The book’s 18 chapters are organized into three main sections. “The Golden Years” (Chapters 1-8) tells of George and Martha’s courtship and early marriage. “Our Glorious Cause” (Chapters 9-15) gives us the growing revelation of what the colonies’ resistance to Britain will mean to the country and to the Washingtons in particular. We see firsthand the grim conditions on the battlefield and come to appreciate the sacrifices many made for freedom. “The Course of Duty” (Chapters 17 -18) takes us to the end of the war and shows the pressures on George and Martha as George agrees to become the first American president while remaining responsible for a large and needy family. Though writing around a plot that has been largely determined by real life must be tricky for a fiction writer, I felt Moser did a good job of weaving an interesting character-centered story using the plot cards history dealt her and adding a few of her own where the record was mute.

The way Moser weaves that story is by creating many short scenes. Each chapter consists of a multitude of vignettes of varying lengths told in first person by Martha. In this way we get a well-rounded view of this plump, determined, optimistic, warm woman, who is also generous, unpretentious, hospitable, industrious, a smothering mother, doting grandmother, and an unendingly devoted wife. The other main character, George, is seen through Martha’s eyes and Moser manages to preserve our sympathy and respect for him, even when viewed at such close range.

There are a host of secondary characters and I did, from time to time, find myself puzzling over who was who. A family tree or some sort of chart illustrating the relationships between characters would have been helpful.

And while we’re on wish lists – a little more information about dates (noted at the beginning of each chapter and within the chapters especially when there are time lapses in the action, for example) would have been nice too. I sometimes found myself confused about how much time had elapsed from scene to scene and wondering what year we were in.

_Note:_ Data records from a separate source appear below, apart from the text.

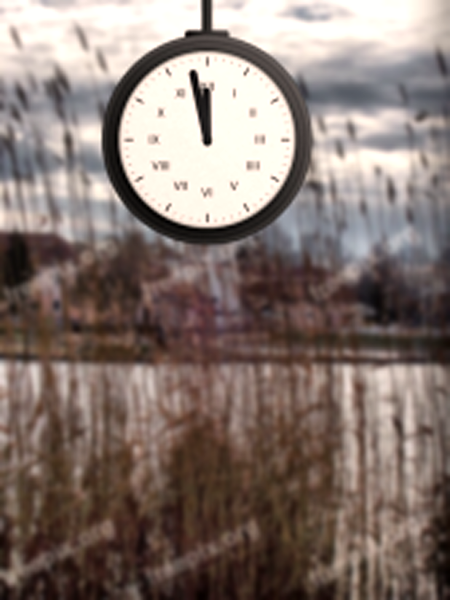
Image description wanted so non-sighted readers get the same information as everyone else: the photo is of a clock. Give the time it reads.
11:58
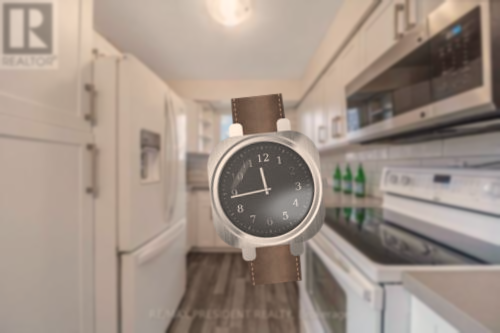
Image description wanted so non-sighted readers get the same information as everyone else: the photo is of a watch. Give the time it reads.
11:44
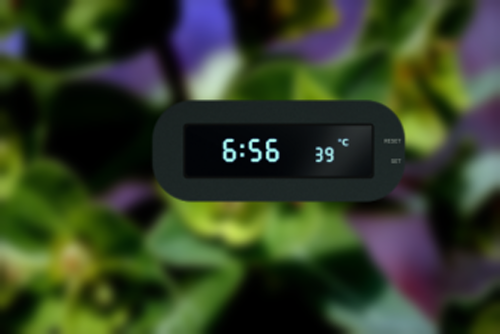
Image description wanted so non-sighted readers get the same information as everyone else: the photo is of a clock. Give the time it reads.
6:56
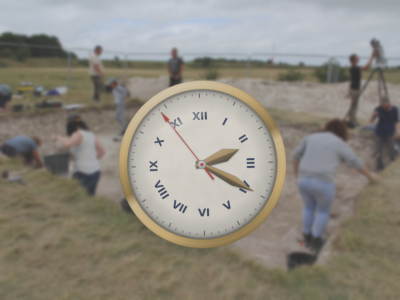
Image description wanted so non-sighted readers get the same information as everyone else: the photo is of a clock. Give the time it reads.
2:19:54
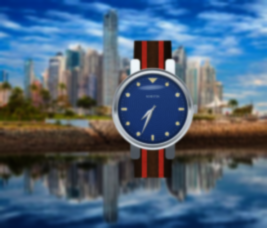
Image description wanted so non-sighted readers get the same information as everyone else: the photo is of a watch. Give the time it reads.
7:34
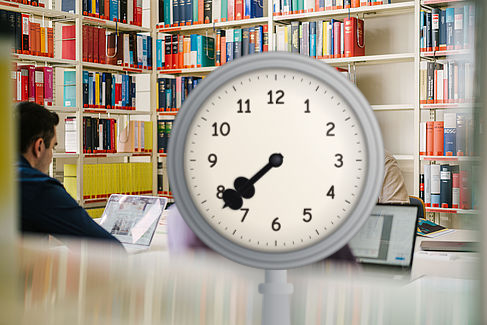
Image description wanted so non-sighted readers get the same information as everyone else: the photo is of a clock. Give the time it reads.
7:38
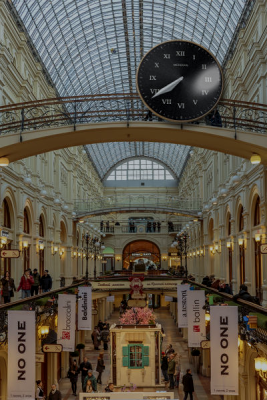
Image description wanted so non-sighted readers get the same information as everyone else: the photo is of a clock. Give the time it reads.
7:39
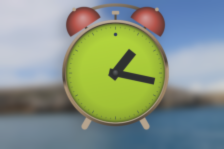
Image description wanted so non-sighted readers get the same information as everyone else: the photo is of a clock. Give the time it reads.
1:17
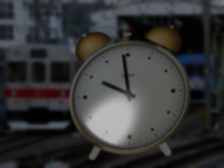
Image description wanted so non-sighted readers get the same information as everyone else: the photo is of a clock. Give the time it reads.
9:59
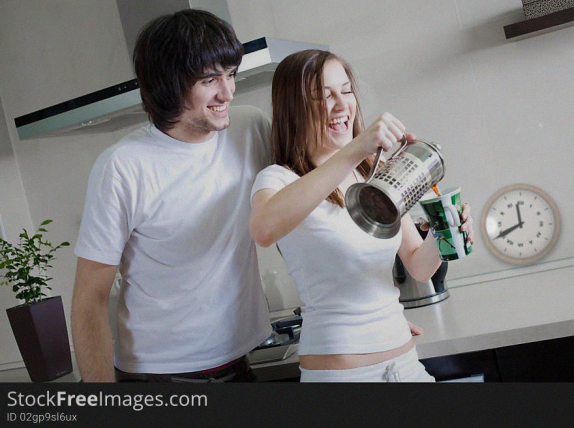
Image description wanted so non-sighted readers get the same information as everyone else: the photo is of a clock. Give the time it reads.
11:40
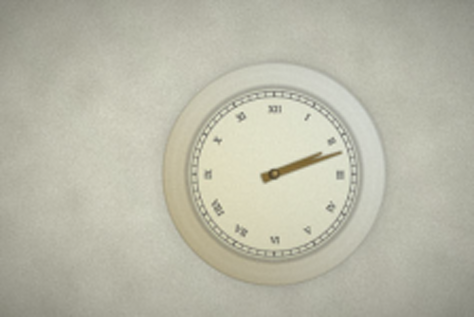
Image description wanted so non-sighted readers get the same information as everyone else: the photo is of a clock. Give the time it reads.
2:12
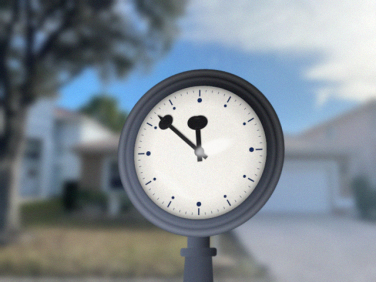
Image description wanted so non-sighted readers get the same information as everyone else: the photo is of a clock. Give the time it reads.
11:52
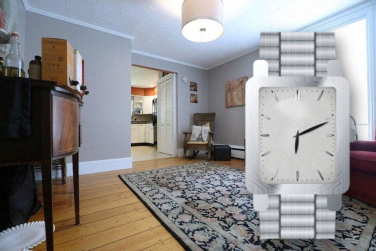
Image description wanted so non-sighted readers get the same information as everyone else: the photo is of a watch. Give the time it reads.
6:11
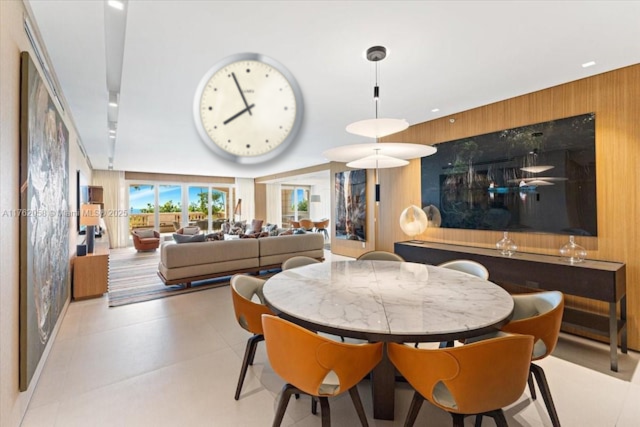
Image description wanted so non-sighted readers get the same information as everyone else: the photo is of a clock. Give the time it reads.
7:56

Moser’s writing style is brisk and as no-nonsense as Martha, into whose skin she manages to climb with the adroitness of an actress. I liked the signature way she ends most scenes with a short, punchy statement, as one imagines Martha would have: “But I didn’t"; "Another promise to be fulfilled"; "I would not allow it"; "We would see.”

Many themes run through the book. The fear of death, especially the death of family members and children, occupies Martha a lot. Martha is a devout Christian who takes her relationship with God seriously. Thus it’s no surprise that she struggles with feelings of betrayal during times of personal tragedy – which are many. Parenting is another subject that keeps reappearing as Martha struggles with being too lenient with her son and letting George, his stepfather, be a real dad to the boy. The marriage relationship is another theme that pervades the book. We witness how George and Martha ride out the storms that family living, war, and public office bring.

Finally, the book is about character. In our time of self-indulgence, it seems odd to see people sacrifice private and family life with the integrity, selflessness, and sense of duty that Martha and George serve America in its infancy.

Washington's Lady will appeal to the reader who is a student of American history and people. Though it may lack the compelling magnetism of a page-turner, I truly enjoyed my brief sojourn with Moser’s warm and human Martha. By the end, I wished I could hostess a party for her, where, as I poured her tea, I would tell her how much I admired her for the person she was and the great job she had done.